Yudit
13 Geç oldu ve Holofernes'in kurmay subayları çıkıp gittiler. Bagoas o zamana değin efendisinin yanında olan konukları dışarıya çıkarttı ve çadırı dışarıdan kapattı. İçkili bir durumda herkes yatmaya gitti.
2Yudit çadırda içtiği şarapla kendinden geçip yatağına uzanan Holofernes'le yalnız kaldı.
3Yudit hizmetçisine yatak odasının dışında kalmasını ve her sabah yaptığı gibi onu beklemesini söyledi. Yudit dua edeceğini herkese söylemişti ve Bagoas'a bundan söz etmişti.
4Artık herkes Holofernes'i yalnız bırakmıştı. Yatak odasında önemli veya önemsiz hiç kimse kalmamıştı. Yatağın yanında Yudit kendi kendine şöyle mırıldandı:
"Tanrım, tüm güç sendedir, Bileğimin girişimi başarılı olsun, Yeruşalim'in ününe ün katsın.
5Mirasını kurtarmak için Tasarılarımda bana yardımcı ol ki, Düşmanın ordusunu yeneyim."
6Holofernes'in başına yaklaşan Yudit onun palasını aldı.
7Yatağa daha da yaklaştı, Holofernes'i saçlarından yakaladı ve şöyle dedi: "İsrail'in Tanrısı, bugün bana güç ver!"
8Tüm gücüyle iki defa ensesine vurdu ve başını kesti.
9Sonra Holofernes'in vücudunu yere yuvarladı ve gölgeliği karyola direklerinden aşağı yırttı. Dışarıya çıkıp Holofernes'in başını hizmetçisine verdi.
10O da verilen nesneyi yemek çantasına koydu. Her ikisi ordugâhtan birlikte ayrıldılar. Dua etmeye gittikleri zaman hep öyle yaparlardı. Ordugâhtan uzaklaştılar, vadinin kenarından geçip gittiler.
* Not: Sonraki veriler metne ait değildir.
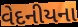
વેદનીયના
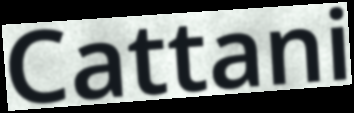
Cattani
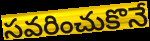
సవరించుకొనే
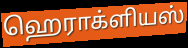
ஹெராக்ளியஸ்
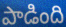
పాడింది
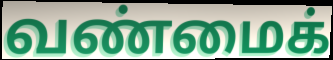
வண்மைக்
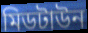
মিডটাউন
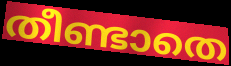
തീണ്ടാതെ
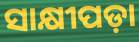
ସାକ୍ଷୀପଡ଼ା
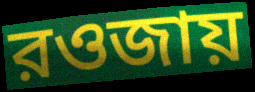
রওজায়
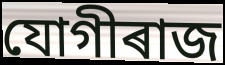
যোগীৰাজ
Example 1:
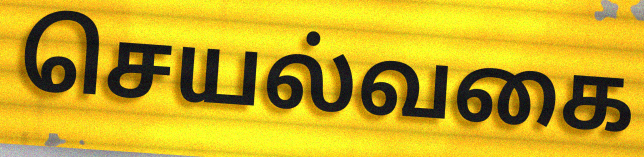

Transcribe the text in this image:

செயல்வகை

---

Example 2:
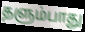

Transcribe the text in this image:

தளும்பாது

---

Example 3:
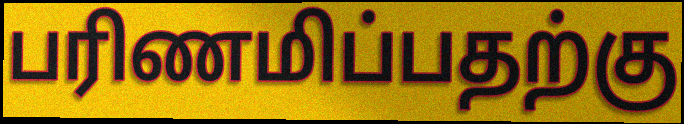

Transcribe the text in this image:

பரிணமிப்பதற்கு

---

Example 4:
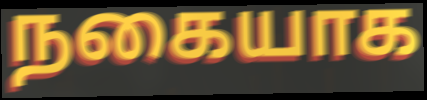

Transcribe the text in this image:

நகையாக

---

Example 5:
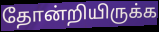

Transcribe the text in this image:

தோன்றியிருக்க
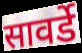
सावर्डे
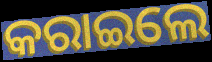
କରାଇଲେ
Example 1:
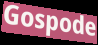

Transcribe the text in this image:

Gospode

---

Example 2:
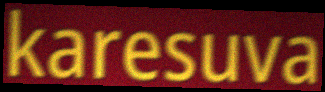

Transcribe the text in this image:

karesuva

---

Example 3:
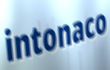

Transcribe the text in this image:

intonaco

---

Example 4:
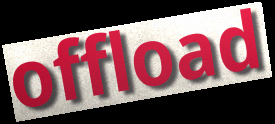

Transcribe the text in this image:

offload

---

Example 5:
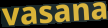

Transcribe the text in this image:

vasana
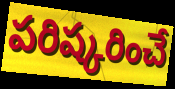
పరిష్కరించే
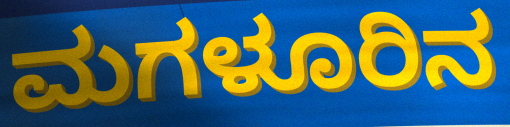
ಮಗಳೂರಿನ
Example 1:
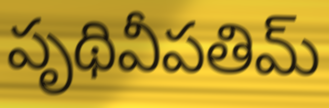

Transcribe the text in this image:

పృథివీపతిమ్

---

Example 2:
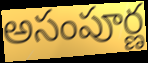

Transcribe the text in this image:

అసంపూర్ణ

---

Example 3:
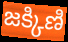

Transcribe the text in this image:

జక్కిణి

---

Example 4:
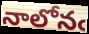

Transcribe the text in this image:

నాలోనఁ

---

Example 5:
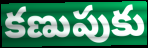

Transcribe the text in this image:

కణుపుకు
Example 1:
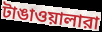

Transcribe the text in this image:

টাঙাওয়ালারা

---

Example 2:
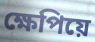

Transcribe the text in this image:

ক্ষেপিয়ে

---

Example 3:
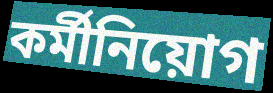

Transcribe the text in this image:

কর্মীনিয়োগ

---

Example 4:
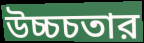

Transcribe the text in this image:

উচ্চচতার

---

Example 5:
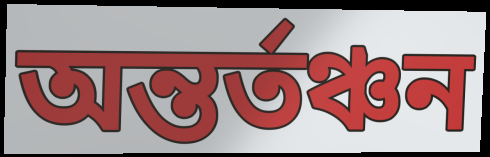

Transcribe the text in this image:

অন্তর্তঞ্চন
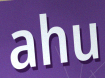
ahu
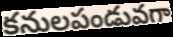
కనులపండువగా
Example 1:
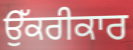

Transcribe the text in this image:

ਉੱਕਰੀਕਾਰ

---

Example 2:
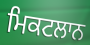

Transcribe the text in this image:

ਮਿਕਟਲਾਨ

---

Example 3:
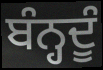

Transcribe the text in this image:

ਬੰਨ੍ਹਦੂੰ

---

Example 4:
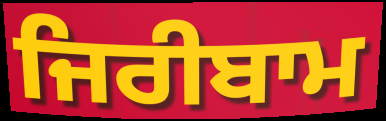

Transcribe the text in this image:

ਜਿਰੀਬਾਮ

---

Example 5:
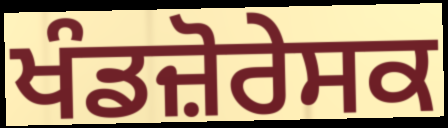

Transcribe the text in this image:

ਖੰਡਜ਼ੋਰੇਸਕ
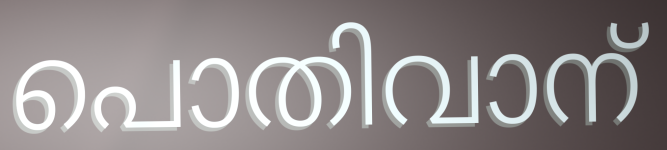
പൊതിവാന്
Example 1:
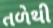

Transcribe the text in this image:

તળેથી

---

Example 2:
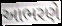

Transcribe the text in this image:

આભરણે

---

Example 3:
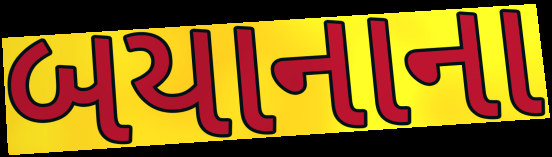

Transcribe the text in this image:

બયાનાના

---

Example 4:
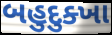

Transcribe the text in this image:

બહુદુક્ખા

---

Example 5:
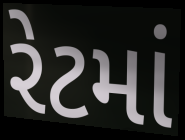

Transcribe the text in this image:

રેટમાં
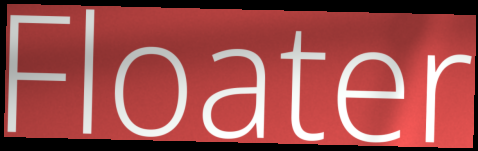
Floater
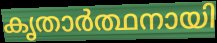
കൃതാർത്ഥനായി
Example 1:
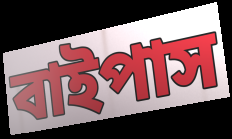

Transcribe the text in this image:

বাইপাস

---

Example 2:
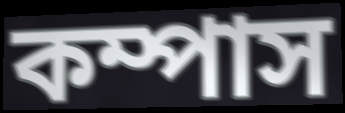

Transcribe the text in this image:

কম্পাস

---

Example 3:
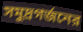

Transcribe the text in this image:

সমুদ্রগর্জনের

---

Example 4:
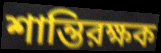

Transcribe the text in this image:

শান্তিরক্ষক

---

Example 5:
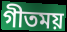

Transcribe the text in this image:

গীতময়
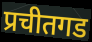
प्रचीतगड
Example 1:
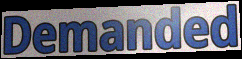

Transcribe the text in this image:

Demanded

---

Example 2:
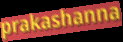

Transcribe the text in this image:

prakashanna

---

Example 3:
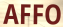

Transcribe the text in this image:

AFFO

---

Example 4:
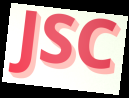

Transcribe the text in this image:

JSC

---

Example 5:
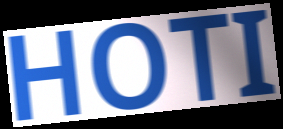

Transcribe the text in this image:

HOTI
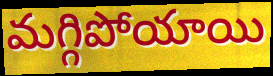
మగ్గిపోయాయి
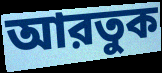
আরতুক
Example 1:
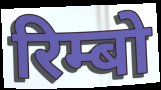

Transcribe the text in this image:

रिम्बो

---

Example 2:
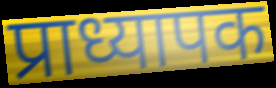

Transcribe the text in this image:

प्राध्यापक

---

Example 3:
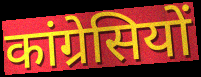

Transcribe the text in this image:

कांग्रेसियों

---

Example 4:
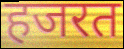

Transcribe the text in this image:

हजरत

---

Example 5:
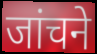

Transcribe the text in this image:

जांचने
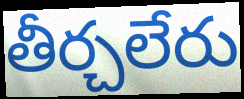
తీర్చలేరు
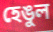
হেঙুল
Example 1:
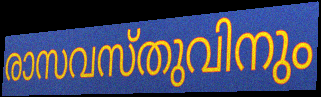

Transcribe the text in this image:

രാസവസ്തുവിനും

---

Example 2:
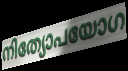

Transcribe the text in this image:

നിത്യോപയോഗ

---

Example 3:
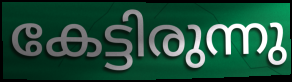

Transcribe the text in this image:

കേട്ടിരുന്നു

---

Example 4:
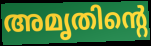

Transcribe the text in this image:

അമൃതിന്റെ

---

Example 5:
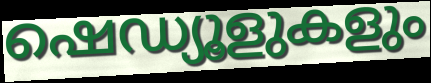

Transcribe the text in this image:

ഷെഡ്യൂളുകളും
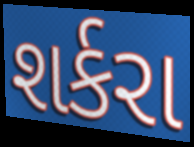
શર્કરા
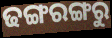
ଢଙ୍ଗରଙ୍ଗରୁ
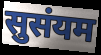
सुसंयम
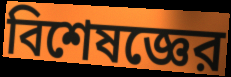
বিশেষজ্ঞের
Betulya'ya giden bayırı çıktılar ve kentin kapısına doğru ilerlediler.
Yudit Holofernes'in Başını Betulya'ya Getiriyor
11Yudit kapıdaki nöbetçilere uzaktan bağırdı: "Kapıyı açın! Açın! Çünkü Tanrımız hâlâ bizimledir ve bugün yaptığı gibi İsrail'deki gücünü ve düşmanlarımıza karşı kudretini gösteriyor!"
12Halk Yudit'in sesini duyunca kentin kapısında toplandı ve kentin ileri gelenlerini çağırdı.
13Herkes, yani ileri gelenlerle bütün halk koşarak geldi. Çünkü Yudit beklenmiyordu. Kapıyı ardına kadar açıp kadınlara hoş geldiniz dediler. Aydınlık olması için ateş yaktılar ve kadınların çevresini sardılar.
14O zaman Yudit sesini yükseltip şöyle dedi: "Tanrı'ya övgüler olsun! O'na övgüler olsun! Tanrı'ya övgüler olsun! O İsrail ulusundan sevecenliğini esirgemedi. Bu gece benim elimle düşmanlarımızı yendi!"
15Yudit çantadan Holofernes'in başını çıkartarak herkese gösterdi: "Bu gördüğünüz Asur ordusunun başkomutanı Holofernes'in başıdır. Bu da Holofernes'in altında sarhoş yattığı gölgeliktir! Tanrı bir kadının elini bu işe alet ederek onu yok etti!
16İlerlediğim yolda beni koruyan Tanrı'ya şükürler olsun! Yüzüm onu baştan çıkarttı ve bu da onun sonu oldu. Benimle beni utandıracak veya rezil edecek herhangi bir günah işlemedi."
17Halk çok duygulandı ve diz çöküp Tanrı'ya övgüler sundu. Hep bir ağızdan şöyle bağırdılar: "Tanrımız, bugün ulusunun düşmanlarını yendiğin için sana şükrederiz!"
180 zaman Uzziya Yudit'e şöyle dedi:
"Kızım, yüce Tanrı seni Dünyadaki tüm kadınlardan daha fazla kutsasın! Gökleri ve yeryüzünü yaratan Tanrı'ya şükrederiz. O sana kılavuz oldu, Sen de düşmanımızın önderinin başını kestin.
19Senin güvencini insanlar Hiçbir zaman unutmayacak, Ama onlara daima Tanrı'nın gücünü anımsatacak.
20Tanrı seni hep ünlü ve onurlu yaşatsın, kutsasın, Çünkü ulusumuz çaresizken, Sen kendi yaşamını düşünmedin, Tanrımızın katında kaygılanmadan ilerleyerek Yok olmamızı önledin."
Halk bu sözlere, "Amin! Amin!" diyerek yanıt verdi.